Other causes of sharp pains in the nose can be:
the beginning of the development of a boil – the pain occurs sharply at the time of the development of the infiltrate and increases rapidly. In this case, swelling of the nose and its redness may occur. The general condition of the patient suffers quite often due to the appearance of intoxication;
acute inflammation of the paranasal sinuses or exacerbation of sinusitis in a chronic form – a sharp pain in the nose is most often the first symptom of a disorder, to which other signs of the disease quickly join;
nasociliary neuralgia – the problem in most cases appears before the age of 40 years. Pain with it is intense, paroxysmal, appearing very sharply. More often the attack develops at night and lasts from half an hour to several hours;
pterygoid ganglionitis – sharp unexpected pains appear in the nose and give to the orbit and directly to the eye. Much less often, in some cases, the occurrence of pain in the gums is also possible. The attack often begins at night and lasts from several minutes to 2 days. Over-the-counter analgesics are of little help.
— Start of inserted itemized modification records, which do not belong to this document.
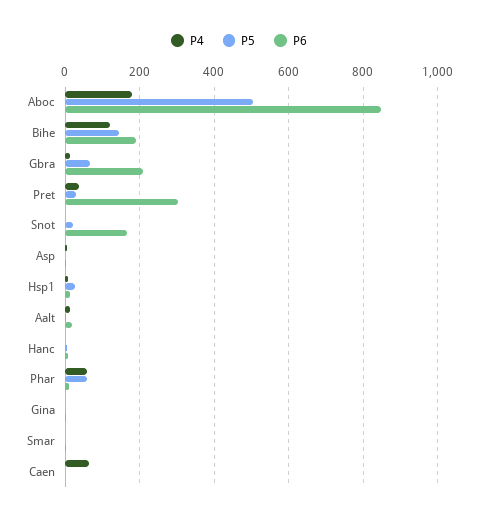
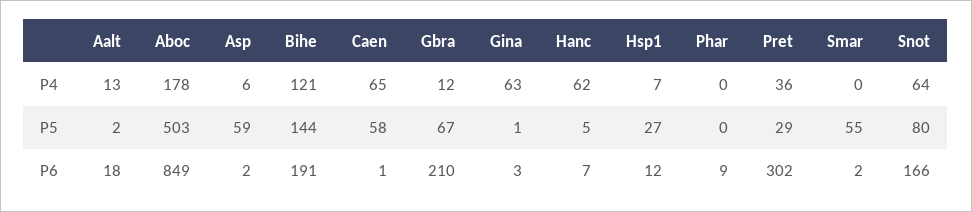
  {
    "P4": {
      "Aboc": 178,
      "Bihe": 121,
      "Gbra": 12,
      "Pret": 36,
-     "Snot": 0,
+     "Snot": 64,
      "Asp": 6,
      "Hsp1": 7,
      "Aalt": 13,
-     "Hanc": 0,
+     "Hanc": 62,
-     "Phar": 60,
+     "Phar": 0,
-     "Gina": 0,
+     "Gina": 63,
      "Smar": 0,
      "Caen": 65
    },
    "P5": {
      "Aboc": 503,
      "Bihe": 144,
      "Gbra": 67,
      "Pret": 29,
-     "Snot": 20,
+     "Snot": 80,
-     "Asp": 0,
+     "Asp": 59,
      "Hsp1": 27,
      "Aalt": 2,
      "Hanc": 5,
-     "Phar": 60,
+     "Phar": 0,
      "Gina": 1,
-     "Smar": 0,
+     "Smar": 55,
-     "Caen": 0
+     "Caen": 58
    },
    "P6": {
      "Aboc": 849,
      "Bihe": 191,
      "Gbra": 210,
      "Pret": 302,
      "Snot": 166,
      "Asp": 2,
      "Hsp1": 12,
      "Aalt": 18,
      "Hanc": 7,
      "Phar": 9,
      "Gina": 3,
      "Smar": 2,
      "Caen": 1
    }
  }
Can cause sharp pain in the nose and growths that disrupt the position of the nerve endings. In most cases, they are benign and can be easily removed. Malignant tumors of the nose require much more serious treatment, and with their advanced form, the prognosis for the patient is not favorable.
Which of the doctors to contact
Initially, if there is a sharp pain in the nose or ear, you can contact a general practitioner or an otolaryngologist. In the presence of inflammation of the nerve, the patient may be referred for an appointment with a neurologist. Also, in case of injury, the help of a surgeon or traumatologist may be required.
When the presence of neoplasms in the nasal cavity or in the ear canal is detected, the person is sent for an appointment with an oncologist.